(Comics Retailing) Comics writer Peter David and his wife Kathleen are the proud parents of a new daughter, Carol -- congratulations all around. The baby was named after a former Marvel Vice President of New Product Development, the late Carol Kalish, who was also a dear friend of David's. The birth prompted him to reprint the eulogy he wrote some eleven years ago for the Comics Buyers Guide on the occasion of her tragic death at the age of 36; he concludes his introduction of the piece with this paragraph:
"And I'd like you all to do us a favor -- link heavily to this column. Right now on Google, the first thing that pops up when you search on 'Carol Kalish' is a screed by Gary Groth that is not the way she should be remembered, and I want that damn thing out of first place."
Gee, reading that, you'd think that evil bastard Groth had some pretty bad things to say about poor Ms. Kalish, wouldn't you? You would of course be thinking wrong. While Groth makes no pretense of despising what he saw as the work she performed -- selling cretinous junk to impressionable children -- he had nothing but nice things to say about her personally, and even noted her refreshing lack of euphemism when describing her in action as a businessperson. From the essay in question:
"She was, in an odd sort of way, forthright about the crassness of her employer's marketing methods. Once I witnessed a retailer timidly question Marvel's strategy of filling their comics with sex and violence; Kalish's reply, which was almost refreshingly free of the specious nod to morality to which less assured marketing tacticians would resort, was that little boys liked sex and violence and Marvel was in the business of selling comics to little boys. Hence and therefore."
So what's got Mr. David so persnickety?
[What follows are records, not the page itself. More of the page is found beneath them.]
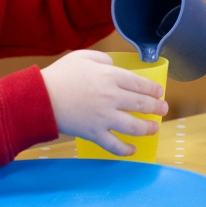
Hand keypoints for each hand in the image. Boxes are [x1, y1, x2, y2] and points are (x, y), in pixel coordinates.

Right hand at [40, 50, 167, 156]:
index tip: (159, 92)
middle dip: (157, 107)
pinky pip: (115, 145)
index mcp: (109, 76)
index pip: (139, 84)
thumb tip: (114, 67)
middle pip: (142, 104)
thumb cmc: (60, 75)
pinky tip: (132, 149)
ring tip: (154, 128)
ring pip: (135, 126)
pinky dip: (126, 150)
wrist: (42, 98)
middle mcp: (112, 97)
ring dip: (148, 128)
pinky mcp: (95, 134)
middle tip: (163, 109)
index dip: (153, 89)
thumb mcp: (82, 56)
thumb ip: (102, 59)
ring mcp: (105, 117)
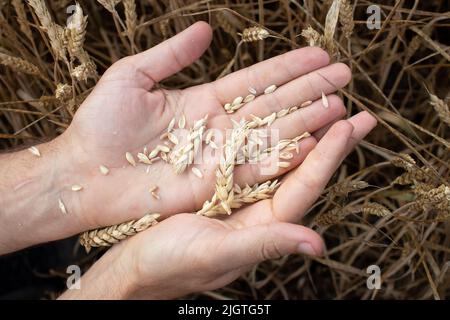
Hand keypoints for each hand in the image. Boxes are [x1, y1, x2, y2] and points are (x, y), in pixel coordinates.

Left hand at [58, 21, 355, 230]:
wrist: (83, 174)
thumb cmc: (100, 125)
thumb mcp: (134, 76)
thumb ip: (173, 54)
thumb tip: (208, 29)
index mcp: (204, 100)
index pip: (256, 80)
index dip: (288, 67)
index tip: (319, 53)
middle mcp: (219, 128)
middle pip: (273, 105)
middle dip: (309, 90)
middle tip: (344, 75)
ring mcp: (221, 157)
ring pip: (273, 135)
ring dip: (307, 121)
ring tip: (340, 106)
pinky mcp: (216, 185)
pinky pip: (258, 169)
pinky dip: (286, 156)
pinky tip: (315, 143)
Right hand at [60, 111, 375, 298]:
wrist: (133, 266)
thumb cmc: (168, 265)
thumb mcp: (215, 253)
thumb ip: (265, 244)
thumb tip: (317, 244)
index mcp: (262, 225)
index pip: (304, 186)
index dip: (329, 156)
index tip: (350, 124)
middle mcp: (256, 209)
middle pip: (300, 169)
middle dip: (329, 140)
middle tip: (356, 112)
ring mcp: (237, 197)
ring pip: (277, 158)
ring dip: (301, 131)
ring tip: (321, 105)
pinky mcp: (216, 188)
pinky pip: (248, 156)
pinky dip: (264, 135)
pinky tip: (272, 117)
The actual subject of Groth's notorious essay, of course, which was not Carol Kalish so much as the Christ-like beatification she received after her death, from industry professionals who to judge by their writings were convinced that the late Marvel flack shit diamonds and pissed champagne. I remember the period well, and Groth's essay actually captured the tenor of the outpouring in pretty accurate fashion. From the same essay:
"Collectively, the letters in CBG praising Kalish offer a glimpse into the popular mind, its worship of managerial competence disconnected from moral direction, its need to inflate professional skill into private virtue, its unfortunate tendency to turn bonafide personal devastation into bathos, its compulsion to jump on a bandwagon regardless of relevance or appropriateness.
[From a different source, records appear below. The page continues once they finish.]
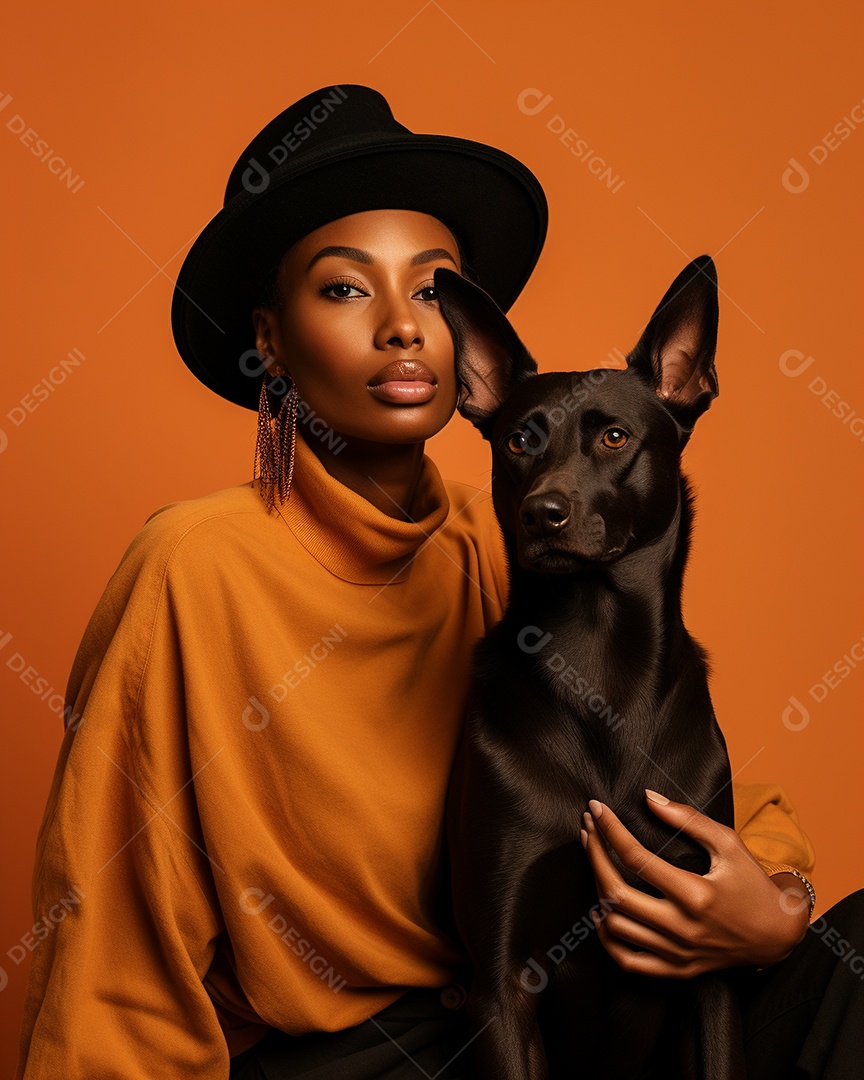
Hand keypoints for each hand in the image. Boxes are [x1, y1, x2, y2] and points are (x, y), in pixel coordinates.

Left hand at [579, 790, 810, 977]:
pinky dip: (606, 937)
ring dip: (596, 889)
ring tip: (595, 860)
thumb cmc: (752, 882)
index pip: (636, 858)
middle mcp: (683, 927)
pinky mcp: (676, 970)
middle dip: (593, 855)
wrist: (778, 934)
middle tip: (587, 829)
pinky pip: (626, 960)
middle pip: (616, 891)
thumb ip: (688, 818)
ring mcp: (678, 953)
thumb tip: (647, 797)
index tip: (597, 807)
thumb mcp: (728, 842)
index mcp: (696, 894)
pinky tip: (601, 910)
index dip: (610, 829)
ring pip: (615, 924)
"Most of the letters are embarrassingly insubstantial, the anecdotes trite, the praise hollow and generic: for her 'business savvy and drive,' her 'enthusiasm, her generosity, and her good humor,' her 'wonderful balance of idealism and pragmatism,' her 'wit and grace,' and so forth. Peter David, for example, devoted an entire column to her that read more like a trailer to a Neil Simon comedy than a heartfelt reminiscence. (Compare it to Bhob Stewart's magisterial and moving recollections of Wally Wood in Comics Journal #70). He was so stunned by the death of his friend that he was, he tells us solemnly, unable to write more than one page of X-Factor that week, which is a ludicrous way to convey one's grief, however accurate. It isn't the sincerity one questions, just the ability to convey it with eloquence or dignity."
By all means, do read both essays; they make for an interesting contrast in any number of dichotomies at play within the comics industry, both then and now. Just don't be suckered into thinking Peter David wants Darth Groth's damnable screed knocked out of the top of the Google rankings for the awful, awful things it says about Ms. Kalish -- the truth is a little closer to home than that...
Update, 8:45 AM - Talk about your cock-ups. Laura (this one, I think) hit me with a rather cross email, noting that the post on Peter David's website that started this whole jerimiad was posted not by David by by his webmaster, one Glenn Hauman. While this doesn't completely invalidate this entry, it does make that last paragraph completely unfair to Mr. David, to whom apologies are duly proffered.